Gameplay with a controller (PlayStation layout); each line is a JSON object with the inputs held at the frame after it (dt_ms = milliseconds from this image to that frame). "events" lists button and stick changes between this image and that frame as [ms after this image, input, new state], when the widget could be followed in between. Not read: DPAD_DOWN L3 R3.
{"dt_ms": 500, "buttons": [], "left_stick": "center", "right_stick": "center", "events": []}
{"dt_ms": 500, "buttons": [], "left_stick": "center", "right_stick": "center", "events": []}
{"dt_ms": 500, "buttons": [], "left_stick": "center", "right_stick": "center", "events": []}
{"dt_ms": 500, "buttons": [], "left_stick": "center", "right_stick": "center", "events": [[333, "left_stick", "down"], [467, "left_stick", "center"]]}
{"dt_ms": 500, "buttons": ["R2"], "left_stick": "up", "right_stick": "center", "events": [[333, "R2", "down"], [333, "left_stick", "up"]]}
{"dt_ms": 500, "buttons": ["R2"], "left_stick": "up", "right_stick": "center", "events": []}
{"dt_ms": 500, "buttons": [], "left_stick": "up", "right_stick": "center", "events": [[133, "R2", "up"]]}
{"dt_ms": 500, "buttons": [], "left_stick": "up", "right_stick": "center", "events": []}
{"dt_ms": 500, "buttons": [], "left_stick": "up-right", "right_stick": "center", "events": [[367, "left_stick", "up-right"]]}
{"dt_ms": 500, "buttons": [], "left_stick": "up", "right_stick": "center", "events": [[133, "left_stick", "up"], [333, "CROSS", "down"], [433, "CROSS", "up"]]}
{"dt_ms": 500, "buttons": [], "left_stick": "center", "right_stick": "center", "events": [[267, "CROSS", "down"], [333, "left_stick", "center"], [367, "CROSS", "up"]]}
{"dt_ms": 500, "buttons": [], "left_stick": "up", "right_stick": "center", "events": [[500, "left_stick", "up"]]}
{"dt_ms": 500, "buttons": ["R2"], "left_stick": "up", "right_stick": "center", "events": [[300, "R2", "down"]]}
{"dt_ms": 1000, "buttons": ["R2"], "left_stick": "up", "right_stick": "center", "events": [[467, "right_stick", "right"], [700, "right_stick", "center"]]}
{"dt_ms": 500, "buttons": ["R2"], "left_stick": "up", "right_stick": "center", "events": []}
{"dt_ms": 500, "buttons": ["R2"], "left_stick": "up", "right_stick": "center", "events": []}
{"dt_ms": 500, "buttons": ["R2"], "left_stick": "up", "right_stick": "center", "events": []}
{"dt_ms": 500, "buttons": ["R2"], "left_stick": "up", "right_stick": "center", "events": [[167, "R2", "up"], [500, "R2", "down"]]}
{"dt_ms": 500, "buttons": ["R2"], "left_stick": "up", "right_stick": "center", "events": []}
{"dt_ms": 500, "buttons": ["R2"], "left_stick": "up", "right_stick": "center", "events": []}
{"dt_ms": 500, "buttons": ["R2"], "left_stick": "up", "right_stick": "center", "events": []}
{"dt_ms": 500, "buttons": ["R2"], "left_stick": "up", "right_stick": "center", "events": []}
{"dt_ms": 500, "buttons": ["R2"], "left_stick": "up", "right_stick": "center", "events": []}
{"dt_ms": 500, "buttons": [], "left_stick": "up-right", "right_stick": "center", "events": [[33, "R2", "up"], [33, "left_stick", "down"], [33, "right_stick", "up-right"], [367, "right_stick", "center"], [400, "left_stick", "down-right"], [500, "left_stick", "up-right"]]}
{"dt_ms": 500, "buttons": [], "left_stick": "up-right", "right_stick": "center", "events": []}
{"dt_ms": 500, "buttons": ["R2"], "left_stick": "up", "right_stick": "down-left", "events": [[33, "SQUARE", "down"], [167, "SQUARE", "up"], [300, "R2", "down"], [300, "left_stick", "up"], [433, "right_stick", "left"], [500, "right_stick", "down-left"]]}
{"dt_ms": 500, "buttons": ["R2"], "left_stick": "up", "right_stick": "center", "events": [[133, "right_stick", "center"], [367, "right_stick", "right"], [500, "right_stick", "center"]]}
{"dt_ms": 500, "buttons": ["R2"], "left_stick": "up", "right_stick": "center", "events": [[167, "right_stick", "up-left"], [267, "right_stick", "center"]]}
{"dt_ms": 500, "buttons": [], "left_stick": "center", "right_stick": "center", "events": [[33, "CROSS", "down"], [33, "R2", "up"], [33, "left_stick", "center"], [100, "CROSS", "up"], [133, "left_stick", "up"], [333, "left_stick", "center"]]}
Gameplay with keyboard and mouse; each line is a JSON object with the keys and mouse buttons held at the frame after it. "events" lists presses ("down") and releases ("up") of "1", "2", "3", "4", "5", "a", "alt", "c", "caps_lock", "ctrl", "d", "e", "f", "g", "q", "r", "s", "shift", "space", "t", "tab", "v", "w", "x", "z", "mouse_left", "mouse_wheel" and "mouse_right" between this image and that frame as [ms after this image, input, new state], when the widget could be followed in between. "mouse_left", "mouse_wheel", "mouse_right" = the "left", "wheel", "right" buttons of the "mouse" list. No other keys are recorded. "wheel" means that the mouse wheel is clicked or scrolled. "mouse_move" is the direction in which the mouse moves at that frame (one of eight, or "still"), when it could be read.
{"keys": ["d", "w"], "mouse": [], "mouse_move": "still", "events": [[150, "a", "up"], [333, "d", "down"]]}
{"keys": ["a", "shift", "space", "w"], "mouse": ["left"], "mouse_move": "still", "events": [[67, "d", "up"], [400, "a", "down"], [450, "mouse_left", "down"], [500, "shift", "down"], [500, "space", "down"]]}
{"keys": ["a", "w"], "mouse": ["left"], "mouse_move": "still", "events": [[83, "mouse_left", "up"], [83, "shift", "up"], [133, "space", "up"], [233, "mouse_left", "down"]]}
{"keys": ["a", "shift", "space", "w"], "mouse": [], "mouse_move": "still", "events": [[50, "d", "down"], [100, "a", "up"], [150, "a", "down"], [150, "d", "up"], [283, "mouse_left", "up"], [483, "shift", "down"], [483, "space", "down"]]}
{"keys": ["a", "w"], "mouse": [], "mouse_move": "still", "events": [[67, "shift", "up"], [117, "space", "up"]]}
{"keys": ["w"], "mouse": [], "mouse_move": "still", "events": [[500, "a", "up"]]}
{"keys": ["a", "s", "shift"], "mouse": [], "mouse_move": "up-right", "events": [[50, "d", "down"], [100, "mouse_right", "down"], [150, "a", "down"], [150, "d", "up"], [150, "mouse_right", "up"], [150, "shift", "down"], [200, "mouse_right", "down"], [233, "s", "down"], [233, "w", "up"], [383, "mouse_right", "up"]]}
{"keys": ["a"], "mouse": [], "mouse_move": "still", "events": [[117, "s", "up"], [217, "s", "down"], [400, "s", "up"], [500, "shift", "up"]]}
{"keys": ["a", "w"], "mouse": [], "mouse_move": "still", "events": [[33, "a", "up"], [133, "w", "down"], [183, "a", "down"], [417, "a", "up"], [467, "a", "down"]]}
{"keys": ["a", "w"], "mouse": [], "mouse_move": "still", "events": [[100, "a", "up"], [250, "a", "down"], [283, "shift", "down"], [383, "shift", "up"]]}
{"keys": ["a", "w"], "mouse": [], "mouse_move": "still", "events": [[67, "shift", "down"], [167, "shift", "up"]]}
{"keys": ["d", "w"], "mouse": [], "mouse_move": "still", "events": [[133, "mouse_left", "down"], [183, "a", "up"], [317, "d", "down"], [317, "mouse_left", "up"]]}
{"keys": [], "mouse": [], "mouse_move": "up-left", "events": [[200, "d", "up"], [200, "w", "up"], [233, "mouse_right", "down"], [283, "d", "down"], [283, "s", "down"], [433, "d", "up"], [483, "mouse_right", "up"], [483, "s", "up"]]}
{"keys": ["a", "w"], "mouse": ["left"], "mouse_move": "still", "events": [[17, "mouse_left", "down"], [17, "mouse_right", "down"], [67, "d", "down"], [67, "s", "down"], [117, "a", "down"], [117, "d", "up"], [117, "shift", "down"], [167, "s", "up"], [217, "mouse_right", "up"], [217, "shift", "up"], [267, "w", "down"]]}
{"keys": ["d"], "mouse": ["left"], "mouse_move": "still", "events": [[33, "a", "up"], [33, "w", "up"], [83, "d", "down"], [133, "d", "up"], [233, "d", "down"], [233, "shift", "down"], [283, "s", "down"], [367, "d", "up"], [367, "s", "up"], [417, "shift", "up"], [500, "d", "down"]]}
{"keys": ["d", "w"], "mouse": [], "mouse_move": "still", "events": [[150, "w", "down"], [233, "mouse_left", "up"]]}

★ ★ ★ ★ ★

**Your objective**
Report all lines of the data that include the word "widget".

**Answer to this task**
Gameplay with a controller (PlayStation layout); each line is a JSON object with the inputs held at the frame after it (dt_ms = milliseconds from this image to that frame). "events" lists button and stick changes between this image and that frame as [ms after this image, input, new state], when the widget could be followed in between. Not read: DPAD_DOWN L3 R3.
Gameplay with keyboard and mouse; each line is a JSON object with the keys and mouse buttons held at the frame after it. "events" lists presses ("down") and releases ("up") of "1", "2", "3", "4", "5", "a", "alt", "c", "caps_lock", "ctrl", "d", "e", "f", "g", "q", "r", "s", "shift", "space", "t", "tab", "v", "w", "x", "z", "mouse_left", "mouse_wheel" and "mouse_right" between this image and that frame as [ms after this image, input, new state], when the widget could be followed in between. "mouse_left", "mouse_wheel", "mouse_right" = the "left", "wheel", "right" buttons of the "mouse" list. No other keys are recorded. "wheel" means that the mouse wheel is clicked or scrolled. "mouse_move" is the direction in which the mouse moves at that frame (one of eight, or "still"), when it could be read.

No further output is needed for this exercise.